Kai Uwe Klinnert (Finanzberater) Peter Schmidt (Geschäftsführer), Steffen Salheiser (Betriebswirt für Immobilienwirtschaft) und Thomas Laubert (Architekt) sind das Quartett, die mit dem vorliegenden Betreiberkonzept den Stadtrat überzeugen wollen. Salheiser betonte, dass das Areal auch künftig für Feste offenstehen wird. Im Alten Justizamtsgebäude, so sieht der Plan vor, wird die Galerie weiterhin ihren Platz finden. In den oberen Geschossen sind Wohnungen vorgesehen.

Spielmöglichkeit und Eltern-Kind-Café

Für das Gebäude links daneben sei ein Fahrradhostel angedacht, das durch eine Fahrradwerkstatt ergänzt wird. In sich anschließenden Räumen wäre eine Tagebetreuung mit Spielmöglichkeit und Eltern-Kind-Café möglich. „Das Hofgut“, so Salheiser, „wird in drei Bereiche geteilt: in einen Veranstaltungsraum für bis zu 200 Personen, Galerieräume für ortsansässige Künstler und Gewerberäume für kreative Handwerker.“ Über einen Durchgang vom Faulenzerweg erreicht der Besucher die Genusswelt mit kulinarischen Veranstaltungen, einer Schaubrennerei und für Hoffeste mit Regionalwaren.

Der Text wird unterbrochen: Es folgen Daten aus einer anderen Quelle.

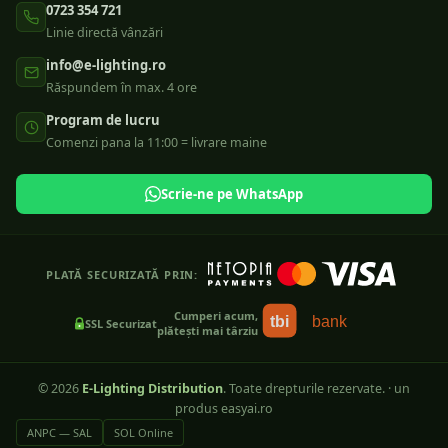
0723 354 721
Linie directă vânzări
info@e-lighting.ro
Răspundem în max. 4 ore
Program de lucru
Comenzi pana la 11:00 = livrare maine
Scrie-ne pe WhatsApp
PLATĂ SECURIZATĂ PRIN:
Cumperi acum,
tbi
bank
SSL Securizat
plătești mai târziu
©
2026
E-Lighting Distribution
. Toate drepturile rezervate.
·
un
produs easyai.ro
ANPC — SAL
SOL Online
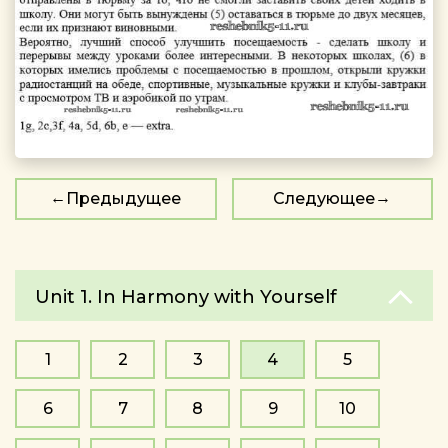
Предыдущее
Следующее
Unit 1. In Harmony with Yourself
1
2
3
4
5
6
7
8
9
10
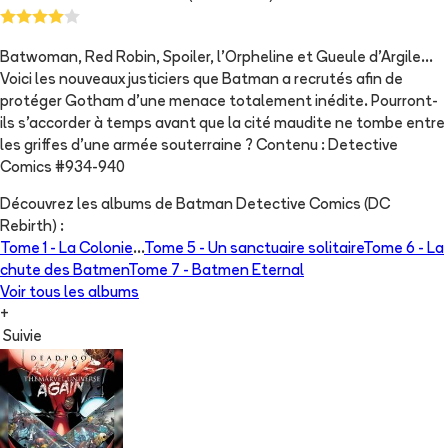
Batwoman, Red Robin, Spoiler, l'Orpheline et Gueule d'Argile...
Voici les nouveaux justiciers que Batman a recrutés afin de
protéger Gotham d'une menace totalement inédite. Pourront-
ils s'accorder à temps avant que la cité maudite ne tombe entre
les griffes d'une armée souterraine ? Contenu : Detective
Comics #934-940
Découvrez les albums de
Batman Detective Comics (DC
Rebirth)
:
Tome 1 -
La Colonie
...
Tome 5 -
Un sanctuaire solitaire
Tome 6 -
La
chute des Batmen
Tome 7 -
Batmen Eternal
Voir tous les albums
+
Suivie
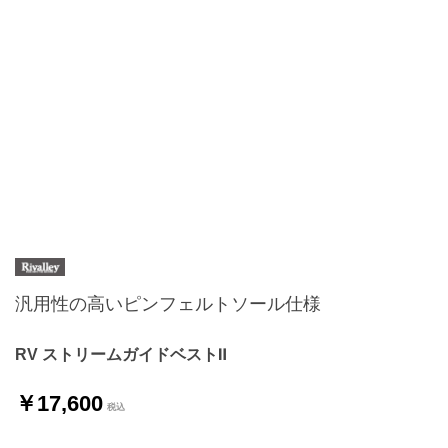
汎用性の高いピンフェルトソール仕様
RV ストリームガイドベストⅡ
￥17,600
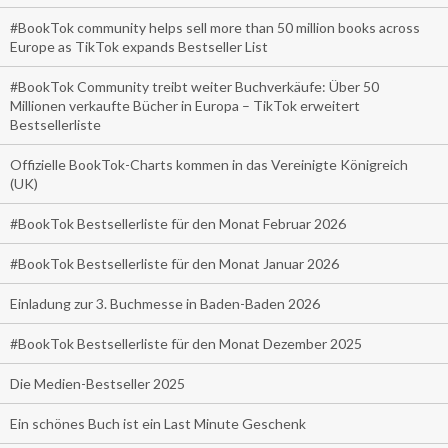
#BookTok community helps sell more than 50 million books across
Europe as TikTok expands Bestseller List
#BookTok Community treibt weiter Buchverkäufe: Über 50
Millionen verkaufte Bücher in Europa – TikTok erweitert
Bestsellerliste
Offizielle BookTok-Charts kommen in das Vereinigte Königreich
(UK)
#BookTok Bestsellerliste für den Monat Februar 2026
#BookTok Bestsellerliste für den Monat Januar 2026
Einladung zur 3. Buchmesse in Baden-Baden 2026
#BookTok Bestsellerliste für den Monat Dezember 2025
Die Medien-Bestseller 2025
Ein schönes Buch ist ein Last Minute Geschenk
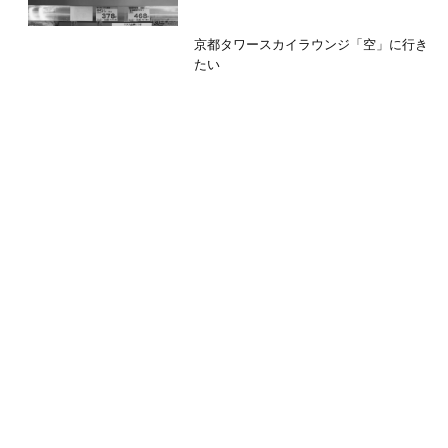
京都タワースカイラウンジ「空」に行き
たい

Dieser durchgängige Weg ist ein öffentlicher Raum. Der vorhandene Bauerngarten könnte als Schulgarten genutzt werden. Im alten Beamtenhaus bleiben die Wohnungen zu moderaten Mieten erhalten, vor allem für Familien. Käme es zum Erwerb des Ensembles müssten fünf bis sechs Millionen Euro aufgebraucht werden“, so Salheiser. Auch im Schloss geht es weiter. „Wir haben uns 1,5 Jahre Zeit gelassen und mit vielen Leuten gesprochen. Nun wird der Bauantrag für Wohnungen eingereicht. 25 sollen es werden. Wir hoffen das Startschuss 2020 ist. Der Schlossgarten bleibt für alle offen. Auch das Terrassencafé wird eine Belebung erfahren“, verspricht Eigentümer Kai Uwe Klinnert. Wir haben beim Kauf des Schlosses 2017 das Hofgut immer mit als eine Einheit gesehen“, ergänzt Peter Schmidt, der andere Schlossherr.